- **TASK BRIEF**:
Do these statements agree with the text on leasehold and freehold landed property? Give yes or no for each, with the deciding words of the text quoted exactly. 1. Banks lower the loan-to-value ratio once the remaining lease is 60 years or shorter. 2. Owners are compensated when the land reverts to the State at lease expiry. 3. CPF savings can still be used toward a property with a balance lease of 20 years.

- **DOCUMENT SECTION**:

In general, it would be more worthwhile to buy a freehold landed property as compared to a leasehold landed property for greater financial security.

leasehold vs freehold landed property performance
Image: Freehold (blue) vs Leasehold (orange) Landed Property Performance (source: EdgeProp)

The Implications Of A Leasehold Landed Property

1. Lack of home improvement works – Typically large families live in landed homes but as the children grow up and shift out, the owners become empty nesters and are contented with the original condition of the house. As most of these properties do not have a home lift, they may find it taxing to climb the stairs and maintain the house on a regular basis. Hence some may choose to rent out the landed and stay with their children or stay in a rented HDB or condo unit.

2. Financing constraints – The value of the property declines in tandem with the depreciating lease. There is also a limitation to the amount of CPF OA funds that can be used as the remaining lease of the property should cover the youngest owner who is using CPF savings up to 95 years of age. For bank loans, when the remaining lease is 60 years or shorter, the banks will lower the loan to value ratio and shorten the loan tenure accordingly. And if the balance lease is 20 years or lesser, no CPF savings can be used towards the property while banks would require a minimum balance lease of 30 years upon maturity of the loan.

3. Land reverts back to the State – Upon lease expiry, the land will be vested in the State and you will not receive any compensation. However you can try to sell it in the resale market to buyers who may be willing to take it on a shorter term basis.

- **PROVIDED RECORDS**:
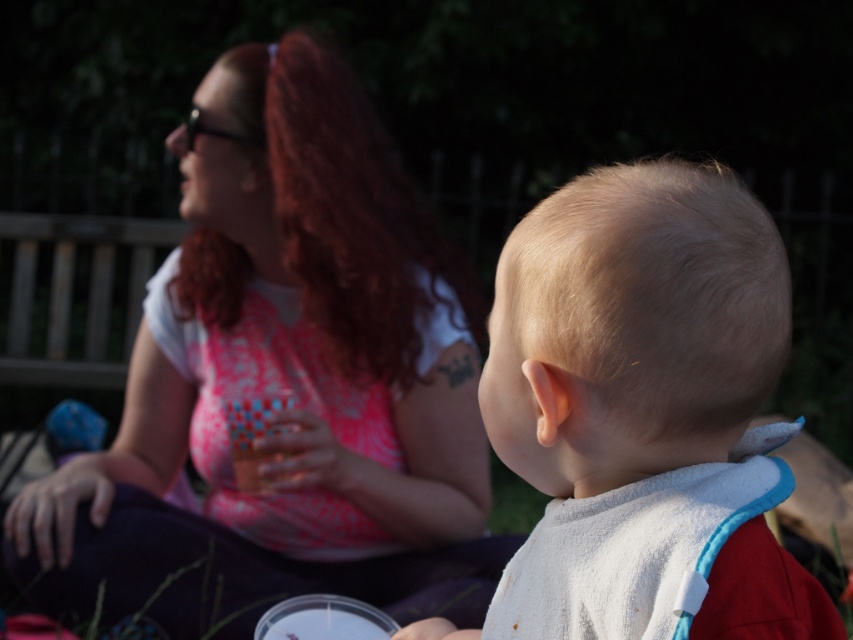
The image size is (853, 640). What do you see at coordinates (285, 381) in the screenshot?
I see `pink printed fabric at upper left` at bounding box center [285, 381].

Measure the distance between point (178, 602) and camera.

Point (178, 602) is 6.94 feet from camera.

Identify the location of pink printed fabric at upper left. This screenshot has height=640, width=853. (285, 381).

At what (x,y) coordinates should I click in order to perform the action: click on pink printed fabric at upper left. Please return your answer as a coordinate pair (x, y). Image resolution: width=853 pixels, height=640 pixels. Looking at the image, I should click on (285, 381).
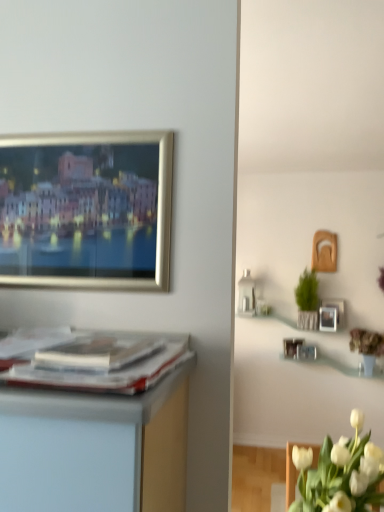
Question: Is the surface of white matte tulip at lower right in direct contact with matte silver picture frame at upper right?

Choices:
 (A) yes
 (B) no

Answer: (B)

Question: Is white matte tulip at lower right at the left side of matte silver picture frame at upper right?

Choices:
 (A) yes
 (B) no

Answer: (A)

Question: Can you confirm if white matte tulip at lower right is thinner than matte silver picture frame at upper right?

Choices:
 (A) no
 (B) yes

Answer: (A)

Question: Is white matte tulip at lower right further to camera compared to matte silver picture frame at upper right?

Choices:
 (A) no
 (B) yes

Answer: (A)

Question: From a real-world perspective, is white matte tulip at lower right physically below matte silver picture frame at upper right?

Choices:
 (A) yes
 (B) no

Answer: (A)

Question: Is point (379, 454) positioned closer to the camera than point (337, 326)?

Choices:
 (A) farther
 (B) closer

Answer: (B)

Question: Relative to matte silver picture frame at upper right, is white matte tulip at lower right in front or behind?

Choices:
 (A) front
 (B) behind

Answer: (A)

Question: Looking at their shapes, would you say white matte tulip at lower right is wider or thinner than matte silver picture frame at upper right?

Choices:
 (A) wide
 (B) thin

Answer: (A)

Question: From the image's perspective, is white matte tulip at lower right above or below matte silver picture frame at upper right?

Choices:
 (A) below
 (B) above

Answer: (A)

Question: Is matte silver picture frame at upper right in front of or behind green woven basket at upper right in the image?

Choices:
 (A) behind
 (B) front

Answer: (A)

Question: Considering the positions of matte silver picture frame at upper right and green woven basket at upper right in the image, is matte silver picture frame at upper right taller or shorter than green woven basket at upper right?

Choices:
 (A) tall
 (B) short

Answer: (B)

Question: Is matte silver picture frame at upper right bigger or smaller than green woven basket at upper right?

Choices:
 (A) big
 (B) small

Answer: (B)

Question: Do you think matte silver picture frame at upper right is within green woven basket at upper right, or outside of it?

Choices:
 (A) inside
 (B) outside

Answer: (B)

Question: Is white matte tulip at lower right in front of or behind green woven basket at upper right in the image?

Choices:
 (A) behind
 (B) front

Answer: (B)

Question: From the image's perspective, relative to green woven basket at upper right, is white matte tulip at lower right above or below?

Choices:
 (A) below
 (B) above

Answer: (A)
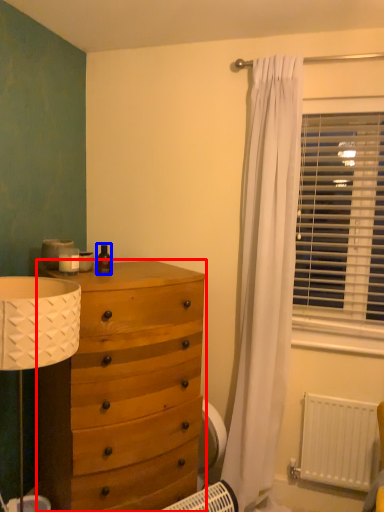
Question: Among these objects, which one is farthest to the camera, chest of drawers (highlighted by a red box) or toiletry (highlighted by a blue box)?

Choices:
 (A) chest of drawers
 (B) toiletry

Answer: (B)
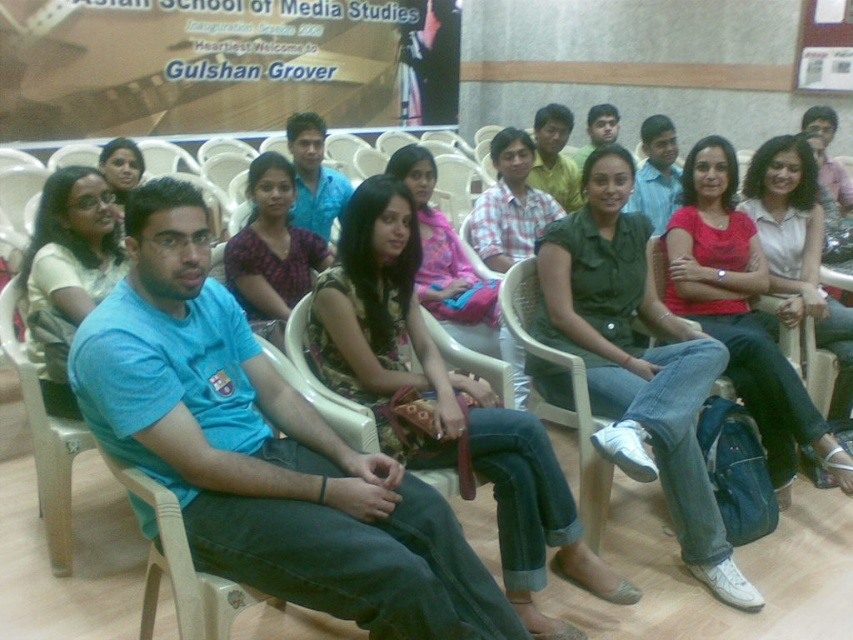
Who is shorter, green cotton shirt at center or blue t-shirt at left?

Standing shorter between the two is blue t-shirt at left.

Does green cotton shirt at center appear on the left side of blue t-shirt at left?

Incorrect, green cotton shirt at center is not on the left side of blue t-shirt at left.

I want to click on green cotton shirt at center, so click(636, 362).

Between blue cotton t-shirt at center and floral fabric dress at center, which one has less height?

blue cotton t-shirt at center

Does blue cotton t-shirt at center appear over floral fabric dress at center?

Incorrect, blue cotton t-shirt at center is not positioned above floral fabric dress at center.

Is point (135, 435) positioned in front of point (321, 300)?

Yes, it is in front of point (321, 300).

At what (x,y) coordinates should I click in order to perform the action: click on blue cotton t-shirt at center. Please return your answer as a coordinate pair (x, y). This screenshot has height=640, width=853. Looking at the image, I should click on (263, 451).

Does blue cotton t-shirt at center come in front of matte green shirt at center?

Yes, it is in front of matte green shirt at center.

Is point (212, 518) positioned after point (677, 193)?

That is False.

Where is `blue cotton t-shirt at center`? The height and width of the screenshot is (640, 853). blue cotton t-shirt at center is located at coordinates (263, 451).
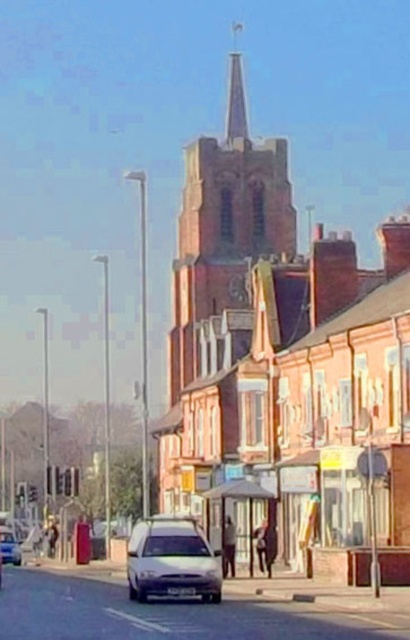
What are the coordinates of the silver metallic van at center?

The silver metallic van at center is located at coordinates point [172,561].

You are a pedestrian standing at the crosswalk near the white matte car at lower left. You need to reach a store located near the silver metallic van at center. Given that the safe walking distance for pedestrians is 20 meters, can you safely walk to the store without needing to cross any roads?

The distance between the silver metallic van at center and the white matte car at lower left is 17.73 meters, which is within the safe walking distance of 20 meters. Therefore, you can safely walk to the store without crossing any roads.

You are a photographer trying to capture a wide shot of the brick church steeple at center while also including the white matte car at center in the frame. Considering their sizes, which object will occupy more space in your photo?

The brick church steeple at center will occupy more space in the photo because its width is larger than that of the white matte car at center.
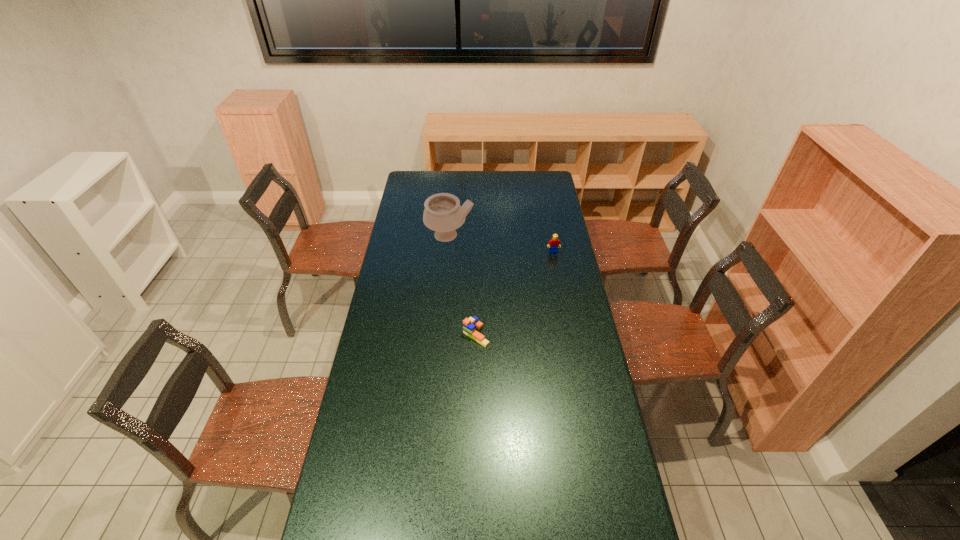
Where is `the tallest object`? Image resolution: width=960 pixels, height=540 pixels. the tallest object is located at coordinates (443, 213).

Find the location of a particular element. pottery is located at coordinates (443, 213).

You are a GUI agent. You are given a task and a screenshot of the screen. Output one action in this format:
    pyautogui.click(x=<x>, y=<y>)
    Task: Click on the taller Lego
    
    Given the screenshot: What is the action you would take?
    pyautogui.click(x=553, y=245)

Locate an element on the screen. the second farthest object is located at coordinates (553, 245).

You are a GUI agent. You are given a task and a screenshot of the screen. Output one action in this format:
    pyautogui.click(x=<x>, y=<y>)
    Task: Click on the left Lego
    
    Given the screenshot: What is the action you would take?
    pyautogui.click(x=470, y=325)

I want to click on the shortest object, so click(470, 325).

The image size is (960, 540). What are the coordinates of `blank area located on the right of the pottery` in the screenshot? It's located at (549, 236).

Find the location of a particular element. The height and width of the screenshot is (540, 960). vacant space located 0.060m on the front-facing side of the second tallest object is located at coordinates (555, 261).

Where is `vacant region located on the right of the left Lego`? vacant region located on the right of the left Lego is located at coordinates (567, 335).

You are a GUI agent. You are given a task and a screenshot of the screen. Output one action in this format:
    pyautogui.click(x=<x>, y=<y>)
    Task: Click on the object at the right edge
    The image size is (960, 540).
    Given the screenshot: What is the action you would take?
    pyautogui.click(x=553, y=245)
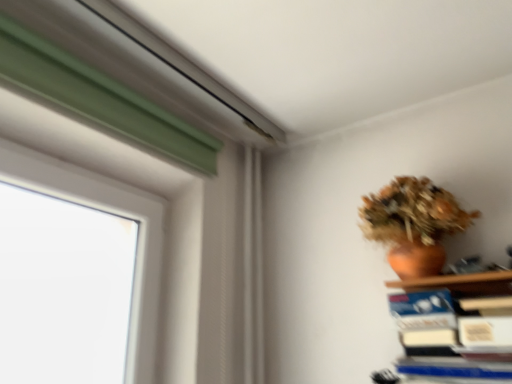
This screenshot has width=512, height=384. What do you see at coordinates (453, 368) in the screenshot? I see `blue hardcover book at lower right` at bounding box center [453, 368].

You are a GUI agent. You are given a task and a screenshot of the screen. Output one action in this format:
    pyautogui.click(x=<x>, y=<y>)
    Task: Click on the blue hardcover book at lower right
    
    Given the screenshot: What is the action you would take?
    pyautogui.click(x=453, y=368)

You are a GUI agent. You are given a task and a screenshot of the screen. Output one action in this format:
    pyautogui.click(x=<x>, y=<y>)
    Task: Click on the terracotta clay vase at upper right
    This screenshot has width=512, height=384.
    Given the screenshot: What is the action you would take?
    pyautogui.click(x=413, y=224)

Image resolution: width=512 pixels, height=384 pixels. What do you see at coordinates (413, 224) in the screenshot?
I see `terracotta clay vase at upper right` at bounding box center [413, 224].

Find the location of `blue hardcover book at lower right`. blue hardcover book at lower right is located at coordinates (453, 368).

Is terracotta clay vase at upper right at the left side of blue hardcover book at lower right?

Indeed, terracotta clay vase at upper right is positioned on the left side of blue hardcover book at lower right.

Is terracotta clay vase at upper right further to the viewer compared to blue hardcover book at lower right?

Yes.

Considering the positions of points (438, 193) and (486, 376), is point (438, 193) farther from camera compared to point (486, 376)?

Yes, point (438, 193) is behind point (486, 376).

From the image's perspective, is terracotta clay vase at upper right over blue hardcover book at lower right?

Indeed, from the image's perspective, terracotta clay vase at upper right is shown above blue hardcover book at lower right.

From a real-world perspective, does terracotta clay vase at upper right stand above blue hardcover book at lower right?

Correct, in the physical world, terracotta clay vase at upper right is higher than blue hardcover book at lower right.

Is terracotta clay vase at upper right wider than blue hardcover book at lower right?

Correct, the width of terracotta clay vase at upper right exceeds that of blue hardcover book at lower right.

Is terracotta clay vase at upper right shorter than blue hardcover book at lower right?

Incorrect, the height of terracotta clay vase at upper right does not fall short of that of blue hardcover book at lower right.

Which of these two, terracotta clay vase at upper right or blue hardcover book at lower right, is bigger?

Bigger between the two is terracotta clay vase at upper right.

Is blue hardcover book at lower right completely or partially inside terracotta clay vase at upper right?

No, blue hardcover book at lower right is not inside terracotta clay vase at upper right.

Are terracotta clay vase at upper right and blue hardcover book at lower right located far from each other?

terracotta clay vase at upper right is near blue hardcover book at lower right, not far away.

Is terracotta clay vase at upper right aimed at blue hardcover book at lower right?

No, terracotta clay vase at upper right does not turn towards blue hardcover book at lower right.

This screenshot has height=384, width=512. Identify the location of paperback book on the right of terracotta clay vase at upper right. (453, 368).

Can you confirm if blue hardcover book at lower right is positioned to the right of terracotta clay vase at upper right?

Correct, you'll find blue hardcover book at lower right to the right of terracotta clay vase at upper right.

Is the depth of blue hardcover book at lower right less than that of terracotta clay vase at upper right?

Yes, blue hardcover book at lower right is closer to the viewer.

Considering the points (501, 371) and (391, 226), which point is behind, point (501, 371) or point (391, 226)?

The point (391, 226) is more distant.

From the image's perspective, relative to terracotta clay vase at upper right, is blue hardcover book at lower right above or below?

Based on their image positions, blue hardcover book at lower right is located beneath terracotta clay vase at upper right.

From a real-world perspective, relative to terracotta clay vase at upper right, is blue hardcover book at lower right vertically above or below?

blue hardcover book at lower right is below terracotta clay vase at upper right.

In terms of width, does blue hardcover book at lower right look wider or thinner when compared to terracotta clay vase at upper right?

In the image, blue hardcover book at lower right appears to be more narrow than terracotta clay vase at upper right.

Based on the photo, does blue hardcover book at lower right have a greater height compared to terracotta clay vase at upper right?

Incorrect, the height of blue hardcover book at lower right is not larger of that of terracotta clay vase at upper right.

Considering the sizes of objects blue hardcover book at lower right and terracotta clay vase at upper right in the image provided, who is smaller, blue hardcover book at lower right or terracotta clay vase at upper right?

blue hardcover book at lower right is smaller.

Is blue hardcover book at lower right completely or partially outside of terracotta clay vase at upper right?

Indeed, blue hardcover book at lower right is completely outside terracotta clay vase at upper right.

Is blue hardcover book at lower right far away from terracotta clay vase at upper right?

No, there isn't a large distance between blue hardcover book at lower right and terracotta clay vase at upper right.

Is blue hardcover book at lower right aimed at terracotta clay vase at upper right?

No.

How far apart are blue hardcover book at lower right and terracotta clay vase at upper right?

The distance of blue hardcover book at lower right from terracotta clay vase at upper right is 13.36 inches.

Locate an element on the screen. This screenshot has height=384, width=512. houseplant behind the blue hardcover book at lower right is located at coordinates (413, 224).

The height and width of the screenshot is (384, 512). In order to click on paperback book directly beneath the terracotta clay vase at upper right (from a real-world perspective) in this screenshot , I will do `click(453, 368)`.

Where is `paperback book in front of the terracotta clay vase at upper right`? paperback book in front of the terracotta clay vase at upper right is located at coordinates (453, 368).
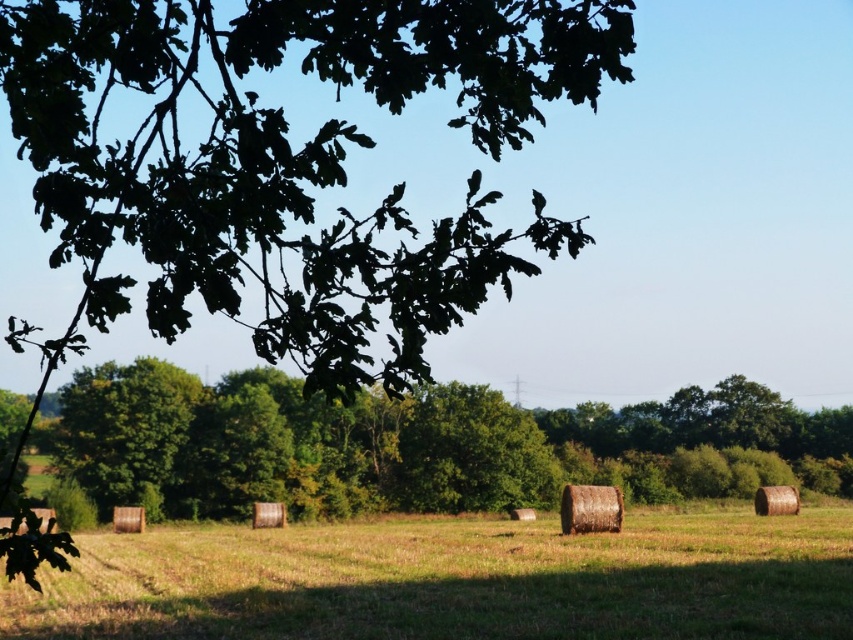
You are a drone operator trying to capture a photo of the green grass at center and the green leafy tree at center. From your current position, which object would appear closer to the camera?

The green grass at center is located below green leafy tree at center, so the green grass at center would appear closer to the camera since it is positioned lower in the frame.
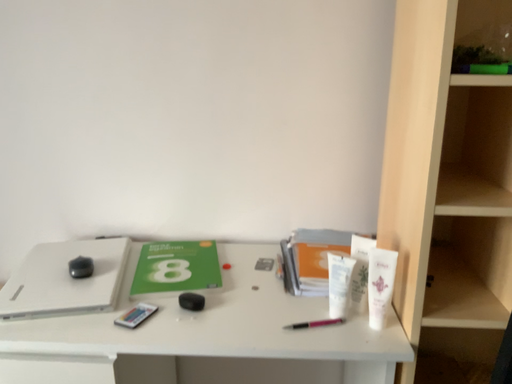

- **RESPONSE FOR THIS EXERCISE**:
1. Yes: "when the remaining lease is 60 years or shorter, the banks will lower the loan to value ratio"
2. No: "you will not receive any compensation"
3. No: "if the balance lease is 20 years or lesser, no CPF savings can be used towards the property"